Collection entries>
════════
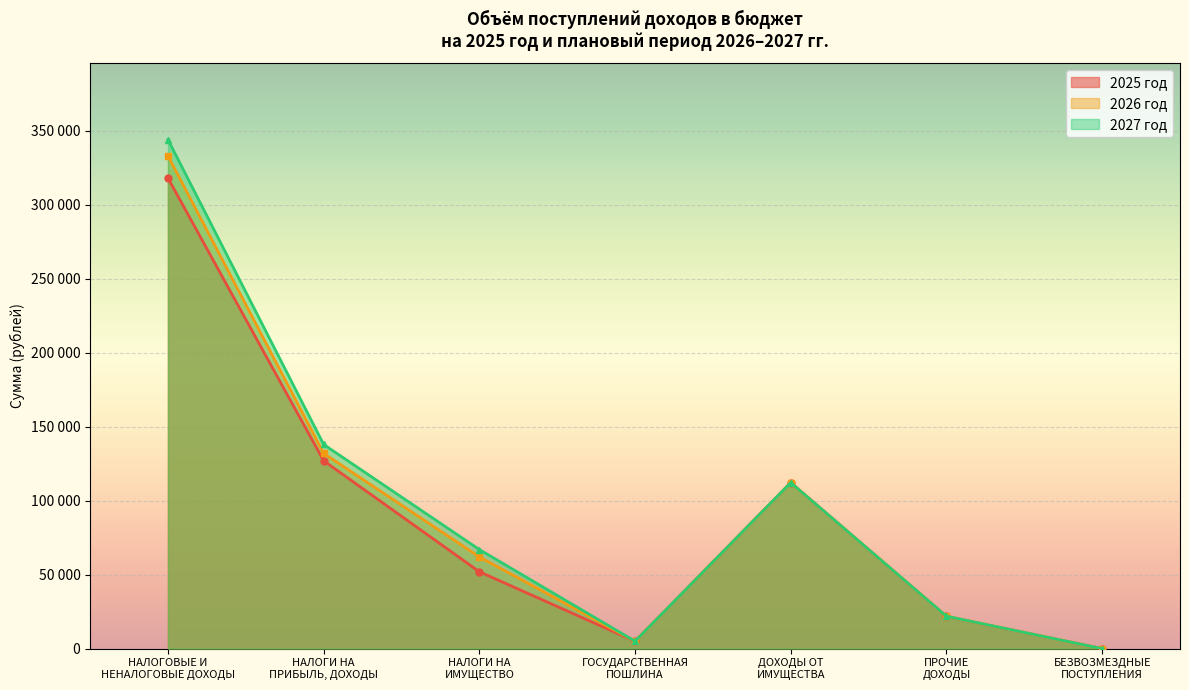

Is the value of 2026 год at ПРОЧИЕ
ДОХОДЫ greater than the value of 2025 год at ДОХОДЫ ОТ
ИМУЩЕСТВА?

No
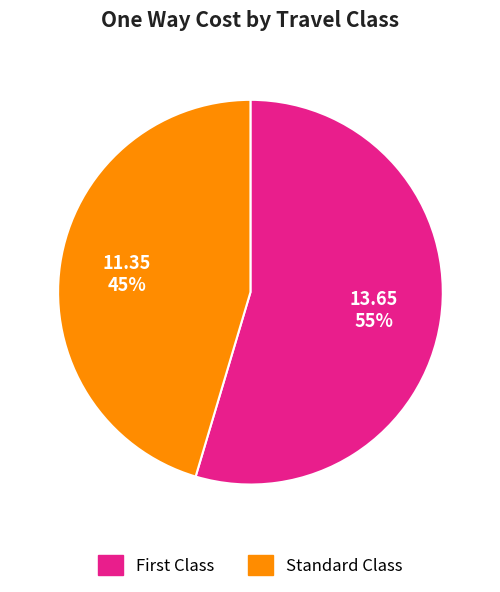

Count the number of slices in the pie.

2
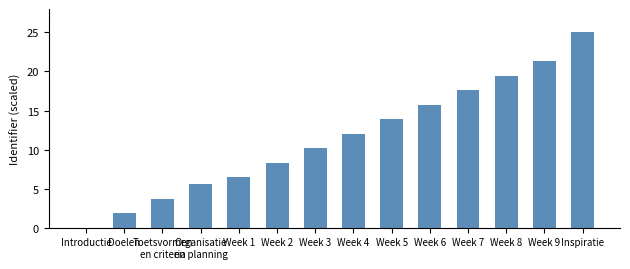

How many values exceed 12?

7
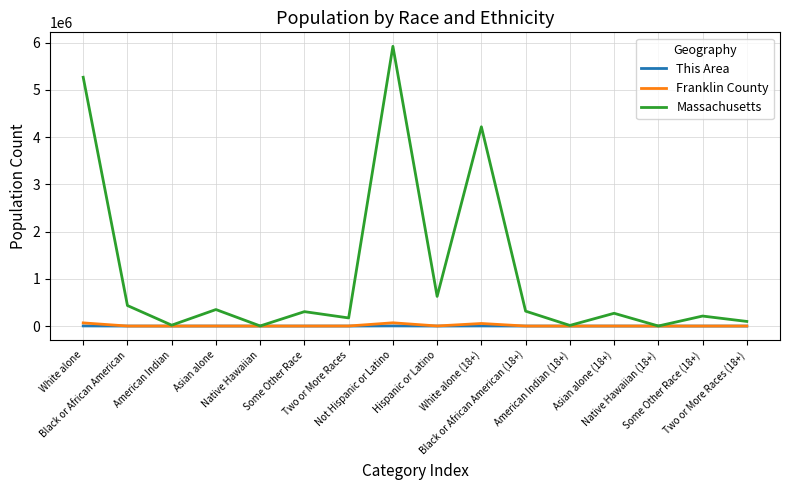

Which series has the largest total across all categories?

Massachusetts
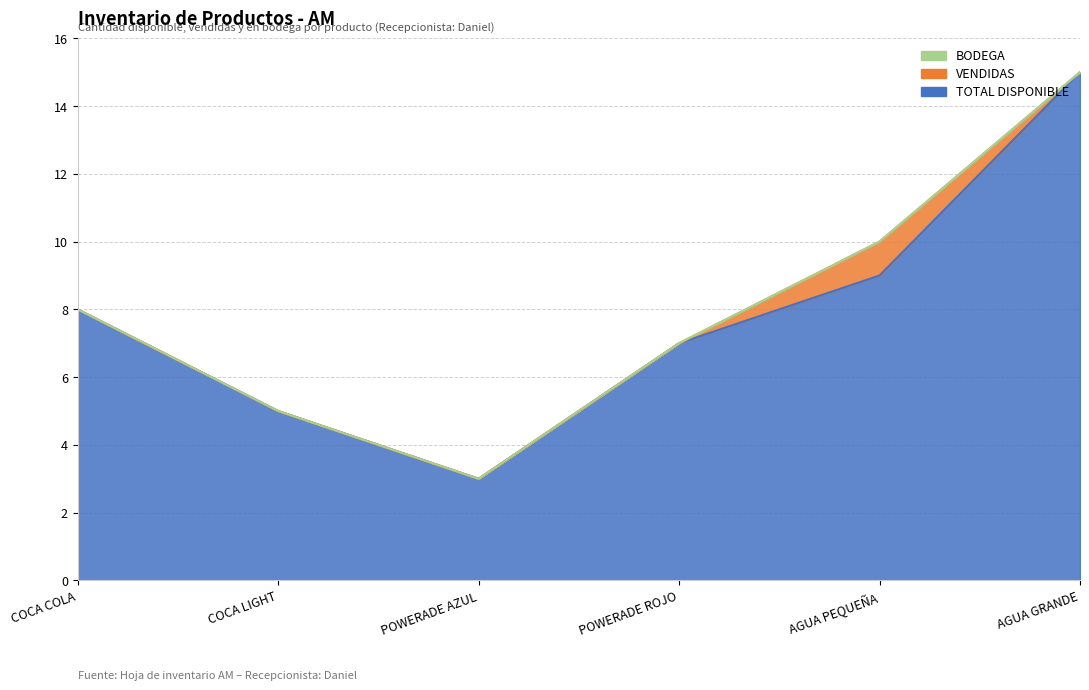

Rank the series by their maximum value, from highest to lowest.

TOTAL DISPONIBLE, VENDIDAS, BODEGA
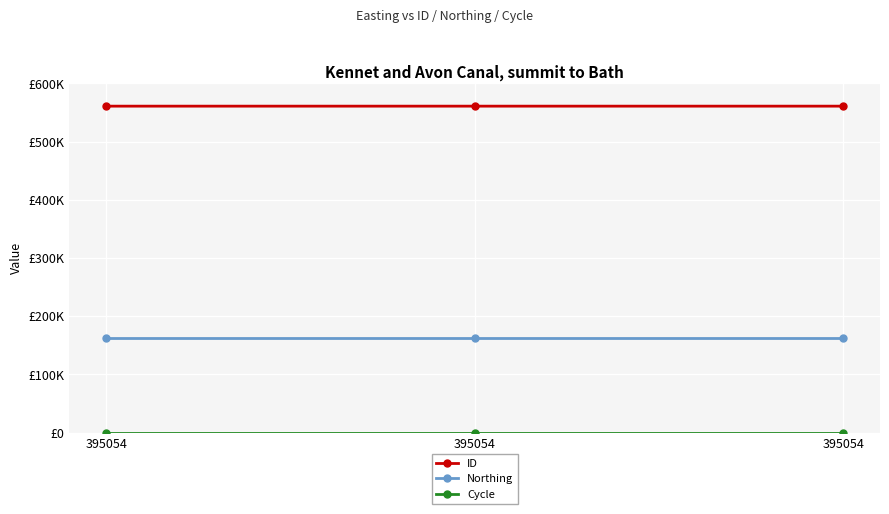

Does the chart have visible grid lines?

Yes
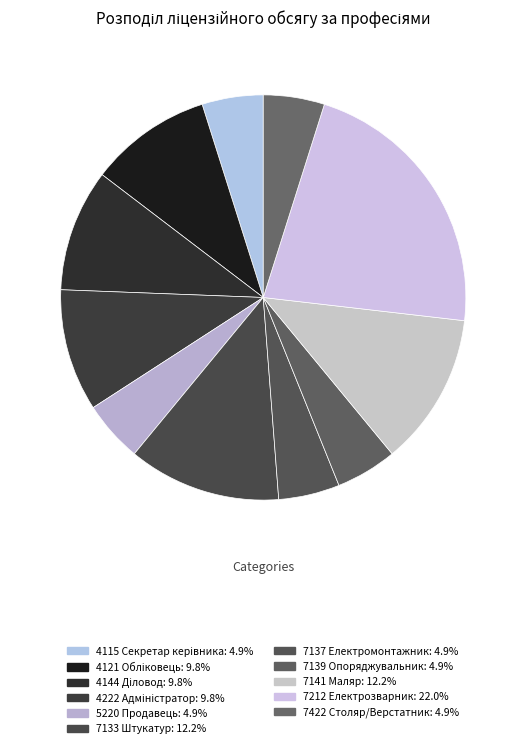

Count the number of slices in the pie.

11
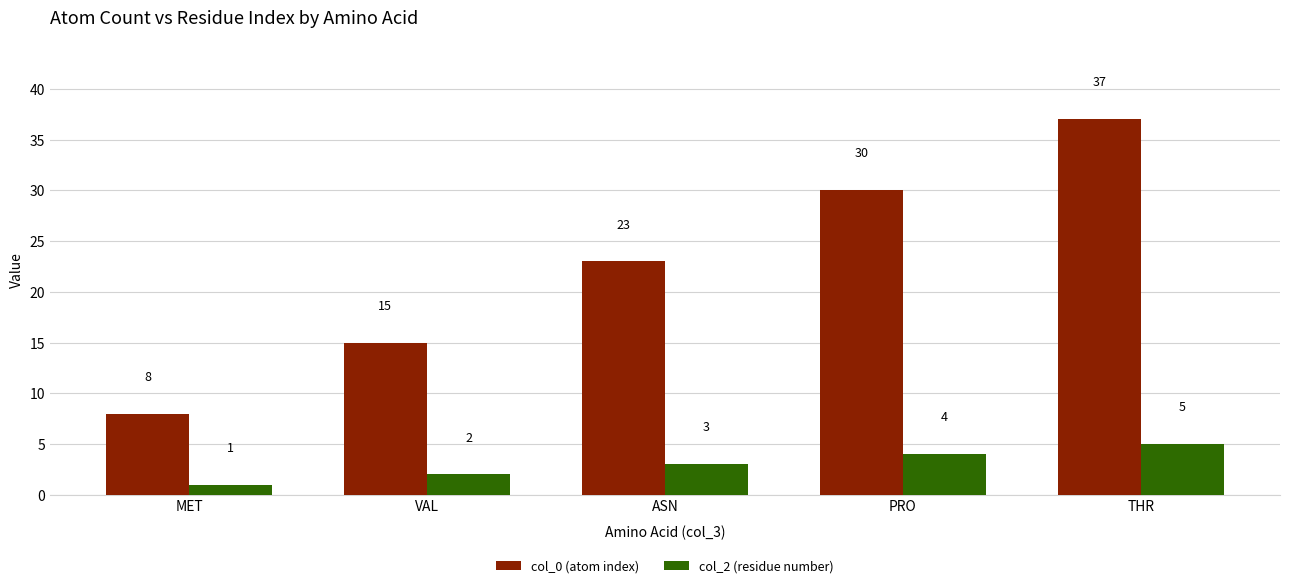

How many bars are there in each group?

2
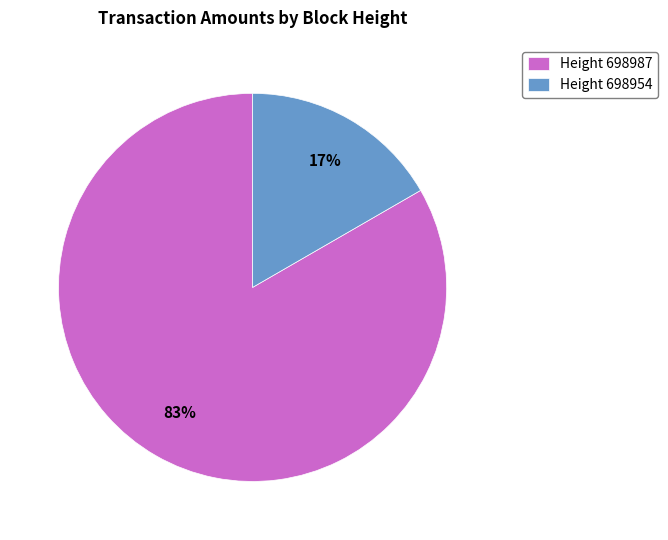

How many slices are in this pie chart?

2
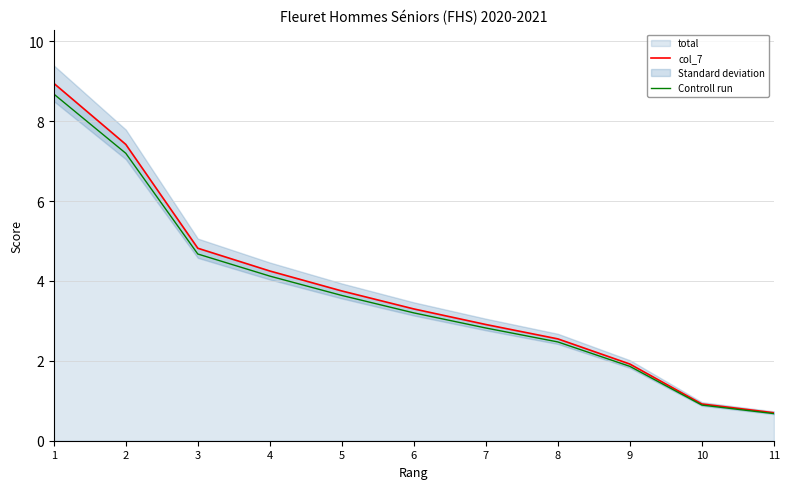

What is the sum of all Controll run values?

40.2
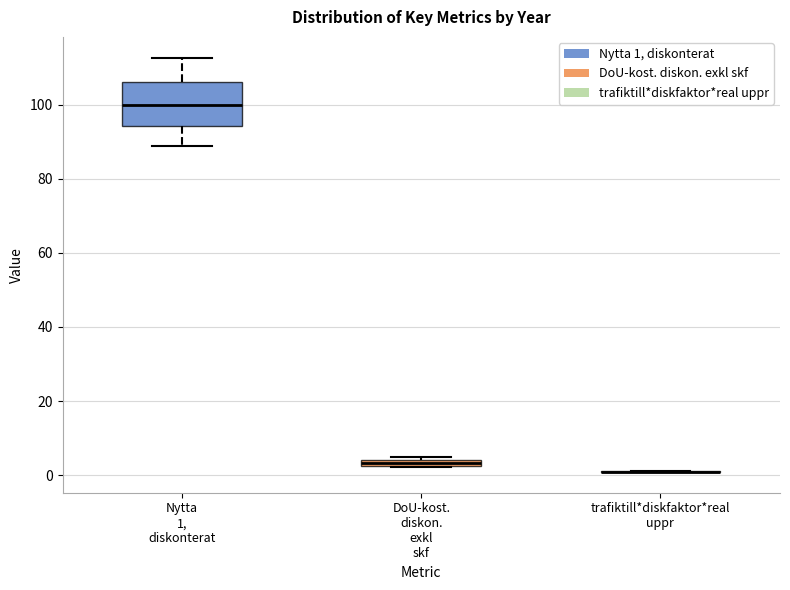

Which box is the tallest, from its lower edge to its upper edge?

Nytta 1, diskonterat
════════
PROBLEM DESCRIPTION>
Rewrite the records above with every "slices" changed to "wedges" and everything else kept the same, leaving out the pictures.

RESPONSE TO THE EXERCISE>
Is the value of 2026 год at ПРОЧИЕ
ДОХОДЫ greater than the value of 2025 год at ДОХОДЫ ОТ
ИМУЩЕСТВА?

No

Count the number of wedges in the pie.

2

How many values exceed 12?

7

Which series has the largest total across all categories?

Massachusetts

Rank the series by their maximum value, from highest to lowest.

TOTAL DISPONIBLE, VENDIDAS, BODEGA

Does the chart have visible grid lines?

Yes

Count the number of wedges in the pie.

11

How many bars are there in each group?

2

How many wedges are in this pie chart?

2

What is the sum of all Controll run values?

40.2

Which box is the tallest, from its lower edge to its upper edge?

Nytta 1, diskonterat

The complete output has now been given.